Start of Data extract
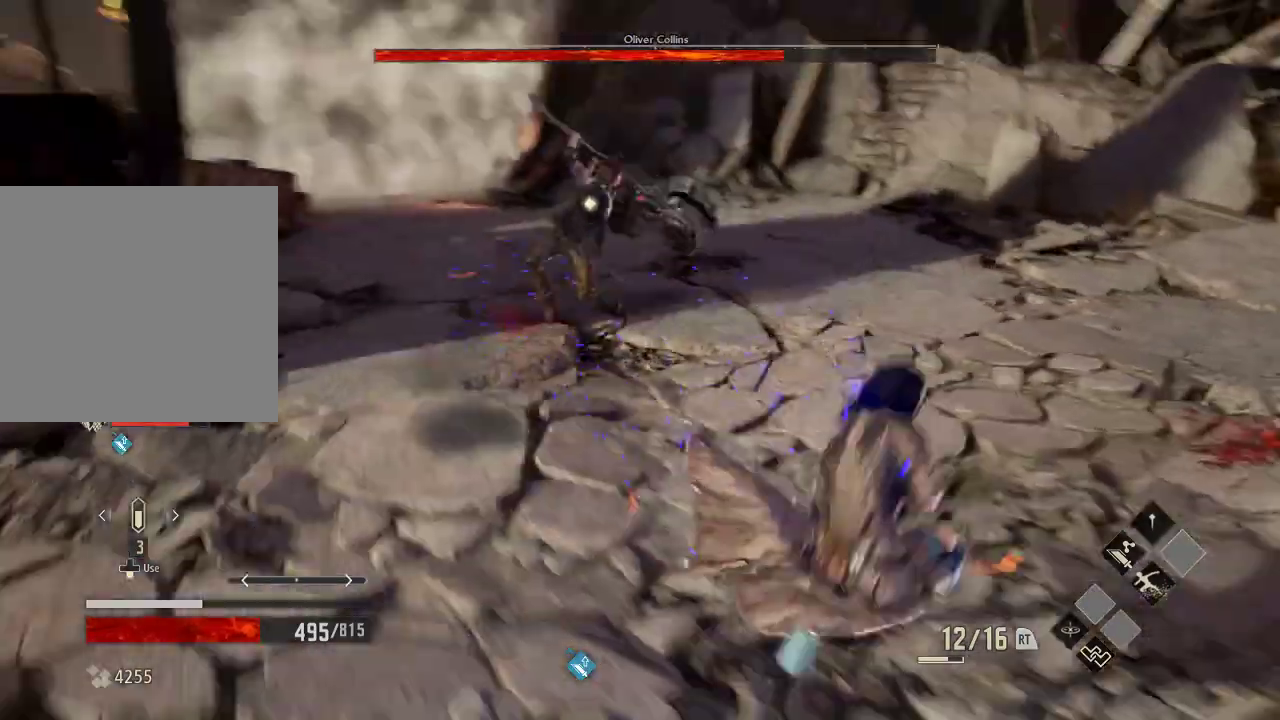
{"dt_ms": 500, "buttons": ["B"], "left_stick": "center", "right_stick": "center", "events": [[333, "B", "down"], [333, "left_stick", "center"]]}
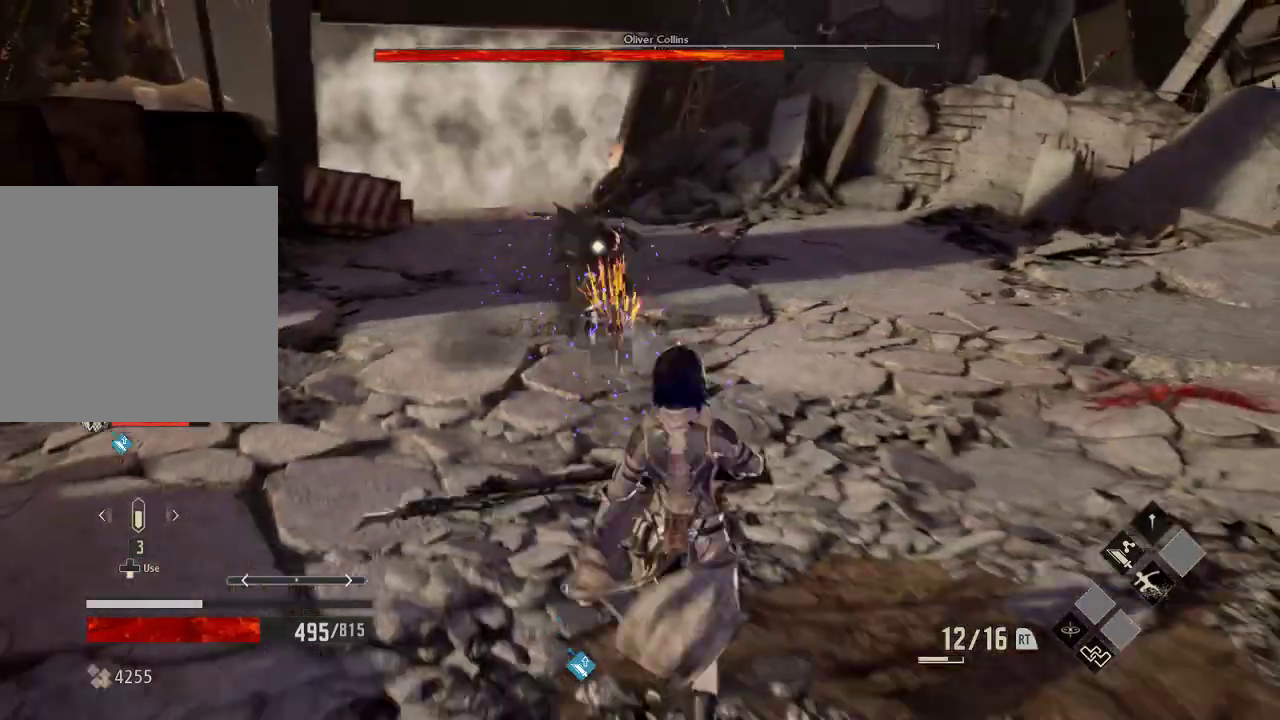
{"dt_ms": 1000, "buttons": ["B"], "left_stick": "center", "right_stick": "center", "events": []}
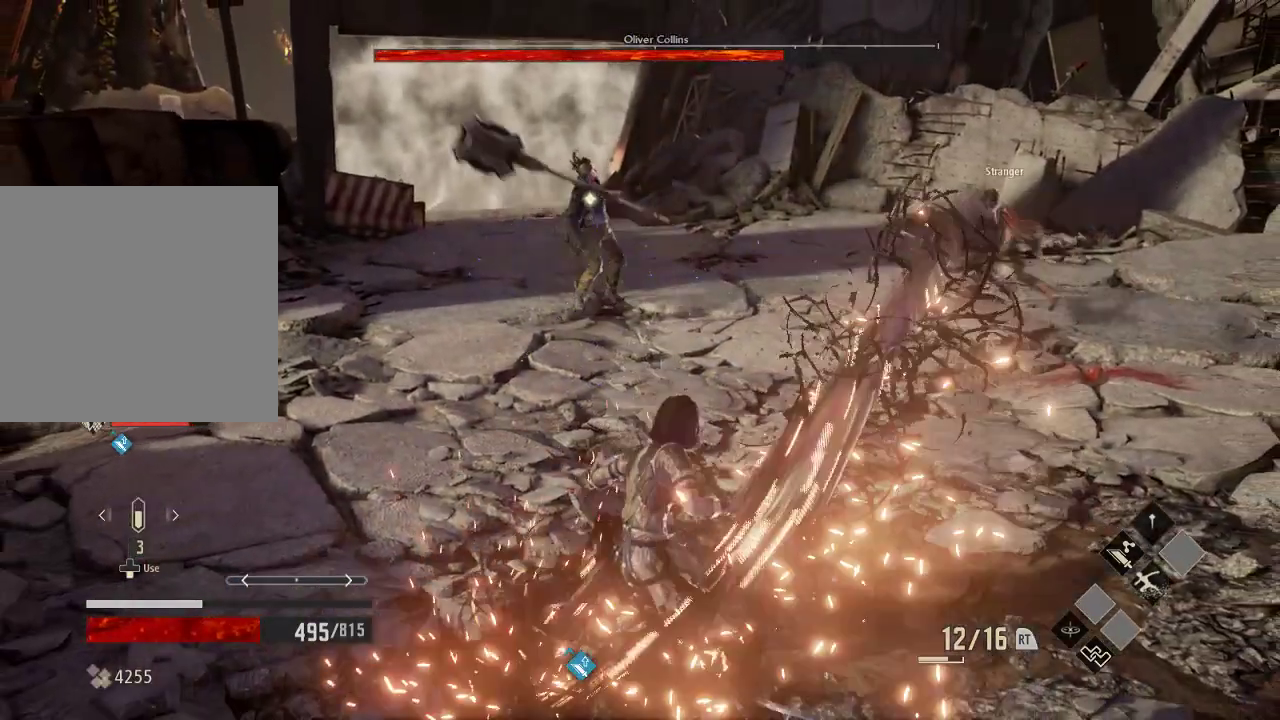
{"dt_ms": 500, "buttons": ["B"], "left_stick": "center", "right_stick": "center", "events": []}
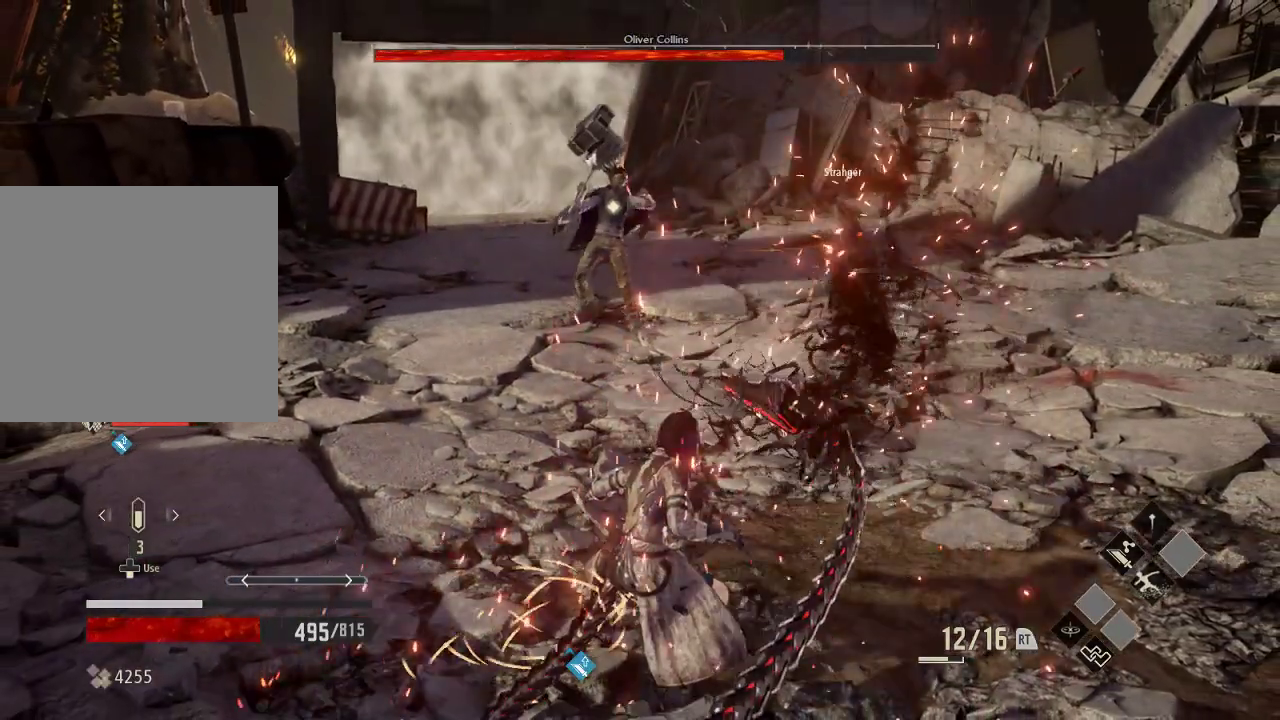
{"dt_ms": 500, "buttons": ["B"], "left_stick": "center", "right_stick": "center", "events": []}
End of Data extract
▸ Task to complete:
Would you set down each line of the data exactly, with no images included?

▸ Written response:
{"dt_ms": 500, "buttons": ["B"], "left_stick": "center", "right_stick": "center", "events": [[333, "B", "down"], [333, "left_stick", "center"]]}
{"dt_ms": 1000, "buttons": ["B"], "left_stick": "center", "right_stick": "center", "events": []}
{"dt_ms": 500, "buttons": ["B"], "left_stick": "center", "right_stick": "center", "events": []}
{"dt_ms": 500, "buttons": ["B"], "left_stick": "center", "right_stick": "center", "events": []}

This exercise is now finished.